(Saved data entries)
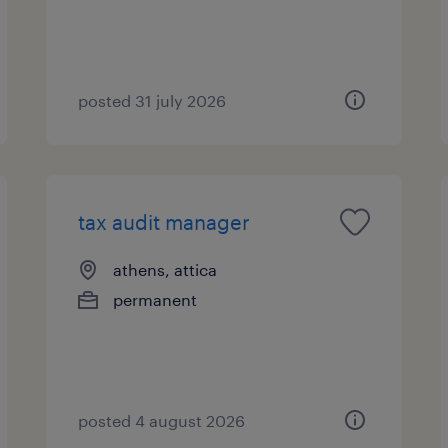
posted 31 july 2026
tax audit manager
athens, attica
permanent
posted 4 august 2026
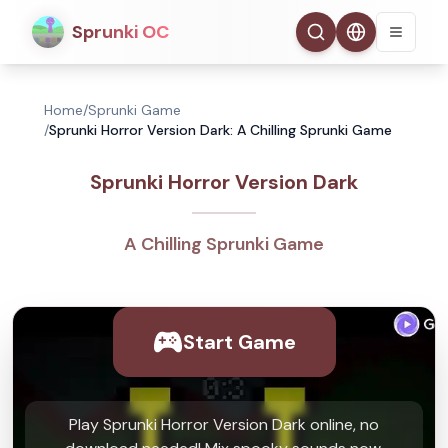
Sprunki OC
Home
/
Sprunki Game
/
Sprunki Horror Version Dark: A Chilling Sprunki Game
Sprunki Horror Version Dark
A Chilling Sprunki Game
Start Game
Play Sprunki Horror Version Dark online, no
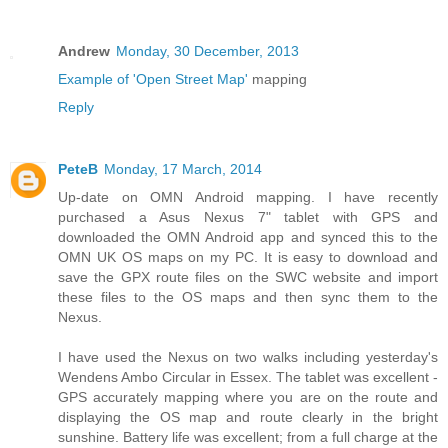
Andrew
Monday, 30 December, 2013
Example of 'Open Street Map'
mapping
Reply
PeteB
Monday, 17 March, 2014
Up-date on OMN Android mapping. I have recently
purchased a Asus Nexus 7" tablet with GPS and
downloaded the OMN Android app and synced this to the
OMN UK OS maps on my PC. It is easy to download and
save the GPX route files on the SWC website and import
these files to the OS maps and then sync them to the
Nexus.
I have used the Nexus on two walks including yesterday's
Wendens Ambo Circular in Essex. The tablet was excellent -
GPS accurately mapping where you are on the route and
displaying the OS map and route clearly in the bright
sunshine. Battery life was excellent; from a full charge at the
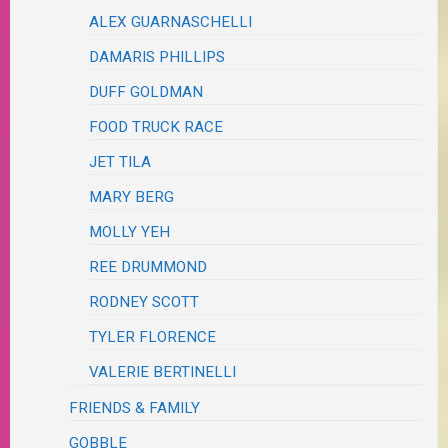
ALEX GUARNASCHELLI
DAMARIS PHILLIPS
DUFF GOLDMAN
FOOD TRUCK RACE
JET TILA
MARY BERG
MOLLY YEH
REE DRUMMOND
RODNEY SCOTT
TYLER FLORENCE
VALERIE BERTINELLI
FRIENDS & FAMILY
GOBBLE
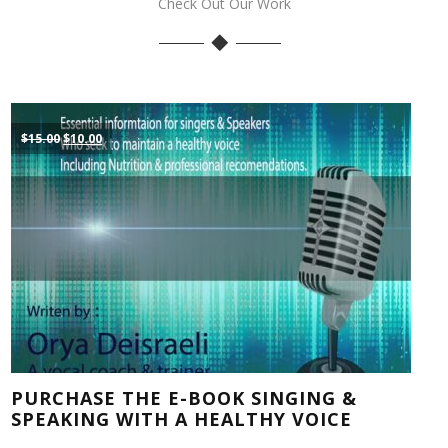
Check Out Our Work
Original
Current
$
15.00
$
10.00
price
price
was:
is:
$15.00.
$10.00.
PURCHASE THE E-BOOK SINGING &
SPEAKING WITH A HEALTHY VOICE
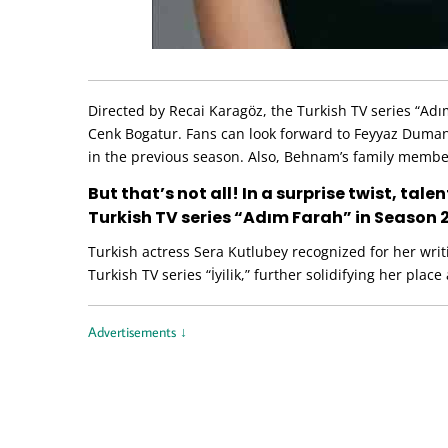
Directed by Recai Karagöz, the Turkish TV series “Ad
Cenk Bogatur. Fans can look forward to Feyyaz Duman
in the previous season. Also, Behnam’s family member
But that’s not all! In a surprise twist, tal
Turkish TV series “Adım Farah” in Season 
Turkish actress Sera Kutlubey recognized for her writ
Turkish TV series “İyilik,” further solidifying her place
Advertisements ↓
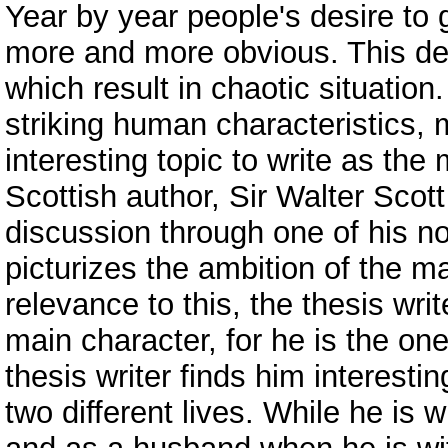
Year by year people's desire t
more and more obvious. This des
which result in chaotic situatio
striking human characteristics,
interesting topic to write as the 
Scottish author, Sir Walter Scot
discussion through one of his no
picturizes the ambition of the ma
relevance to this, the thesis wri
main character, for he is the on
thesis writer finds him interest
two different lives. While he is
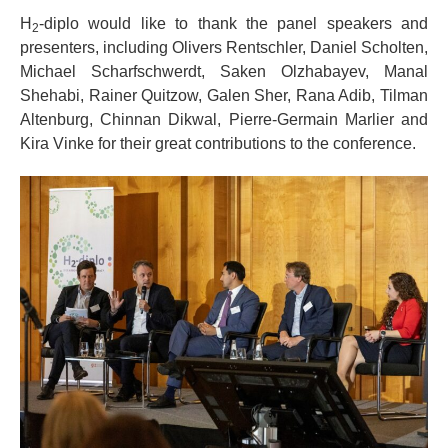
H
-diplo would like to thank the panel speakers and
2
presenters, including Olivers Rentschler, Daniel Scholten,
Michael Scharfschwerdt, Saken Olzhabayev, Manal
Shehabi, Rainer Quitzow, Galen Sher, Rana Adib, Tilman
Altenburg, Chinnan Dikwal, Pierre-Germain Marlier and
Kira Vinke for their great contributions to the conference.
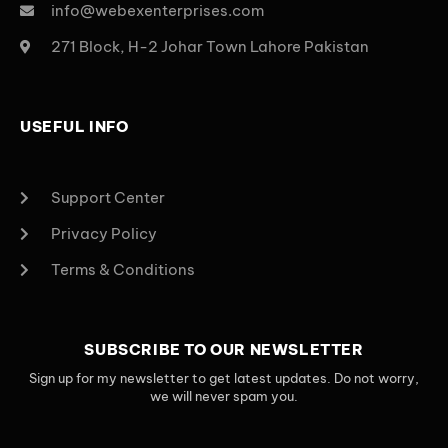
info@webexenterprises.com
271 Block, H-2 Johar Town Lahore Pakistan
USEFUL INFO
Support Center
Privacy Policy
Terms & Conditions
SUBSCRIBE TO OUR NEWSLETTER
Sign up for my newsletter to get latest updates. Do not worry,
we will never spam you.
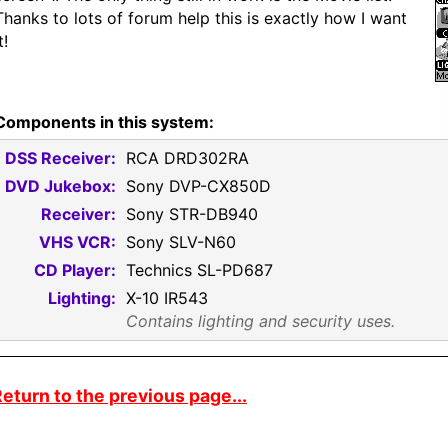
Thanks to lots of forum help this is exactly how I want
t!
Components in this system:
DSS Receiver:
RCA DRD302RA
DVD Jukebox:
Sony DVP-CX850D
Receiver:
Sony STR-DB940
VHS VCR:
Sony SLV-N60
CD Player:
Technics SL-PD687
Lighting:
X-10 IR543
Contains lighting and security uses.
eturn to the previous page...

- WHAT YOU HAVE TO DO
Work out how many lines of the data include the word "Monday", and write that number alone.

- FINISHED EXERCISE
2